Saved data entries

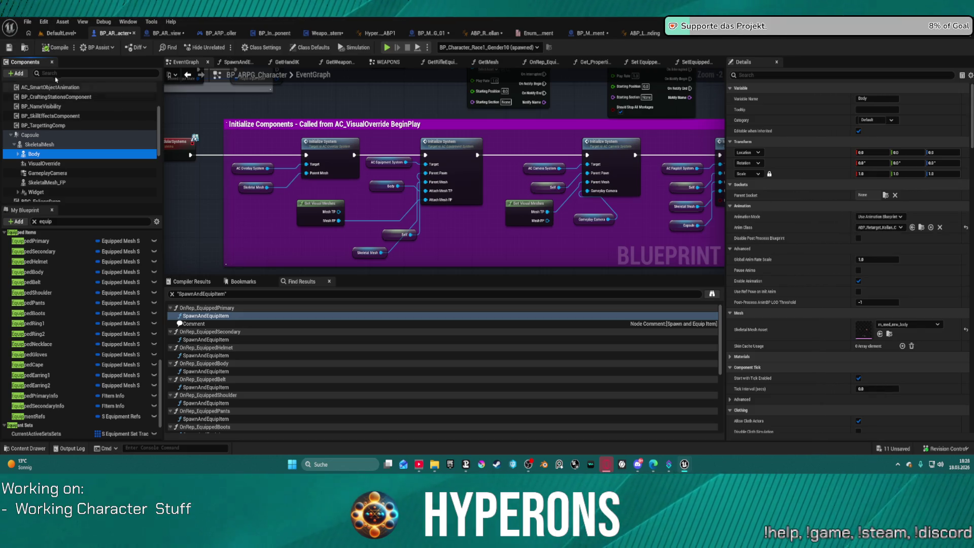
{"action": "left_click", "coordinate": [46, 163]}
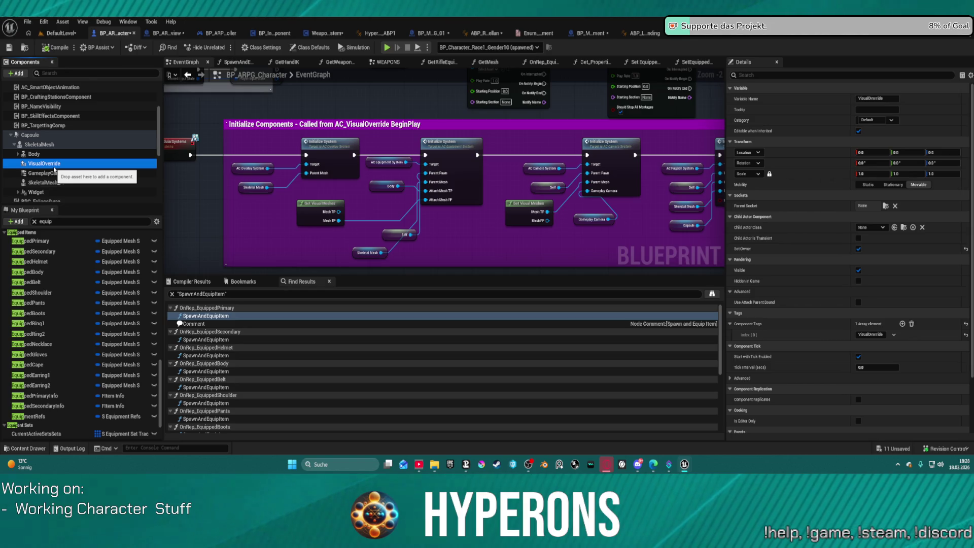
{"action": "key", "text": "Delete"}
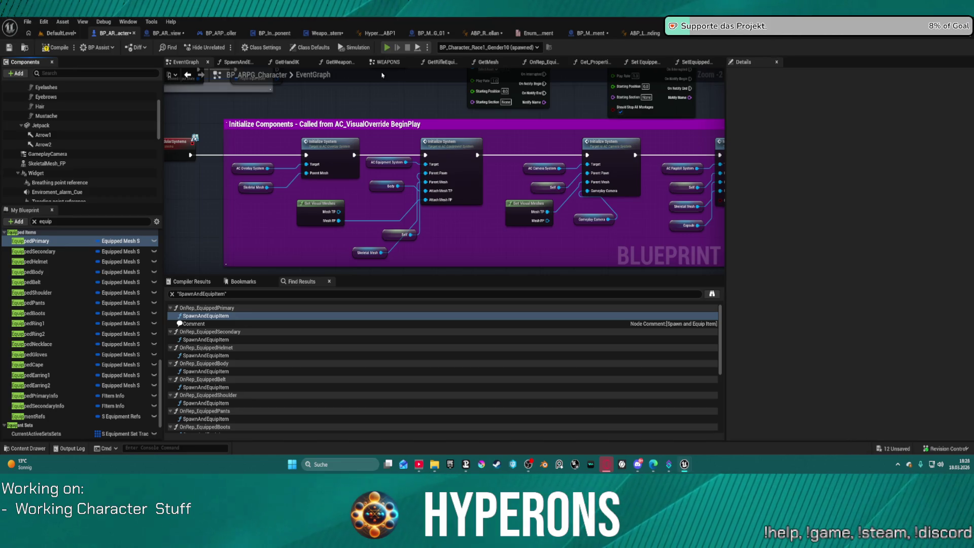
{"action": "key", "text": "F7"}
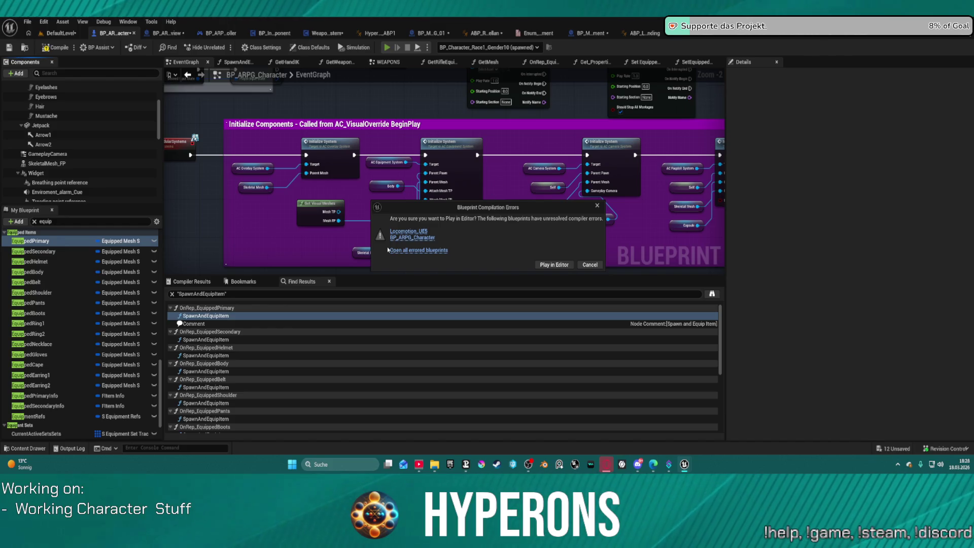
Dismiss the compile-errors prompt and jump to the Get ChildActor warning from Compiler Results.
{"action": "key", "text": "Escape"}
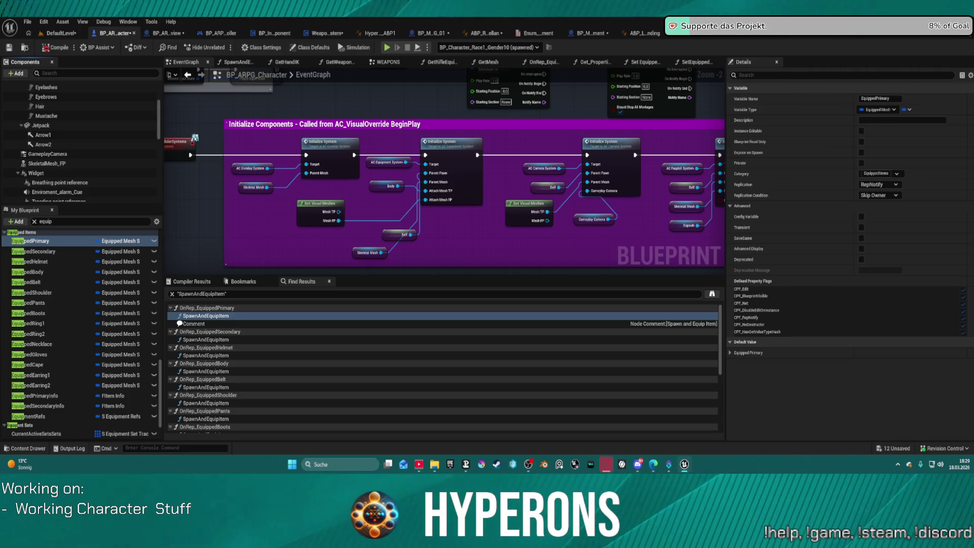
{"action": "scroll", "coordinate": [447, 175], "scroll_direction": "down", "scroll_amount": 2}
{"action": "scroll", "coordinate": [447, 175], "scroll_direction": "down", "scroll_amount": 3}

What is expected:
Which lines above hold the string "scroll"? Show each of them.

Output for this exercise:
{"action": "scroll", "coordinate": [447, 175], "scroll_direction": "down", "scroll_amount": 2}
{"action": "scroll", "coordinate": [447, 175], "scroll_direction": "down", "scroll_amount": 3}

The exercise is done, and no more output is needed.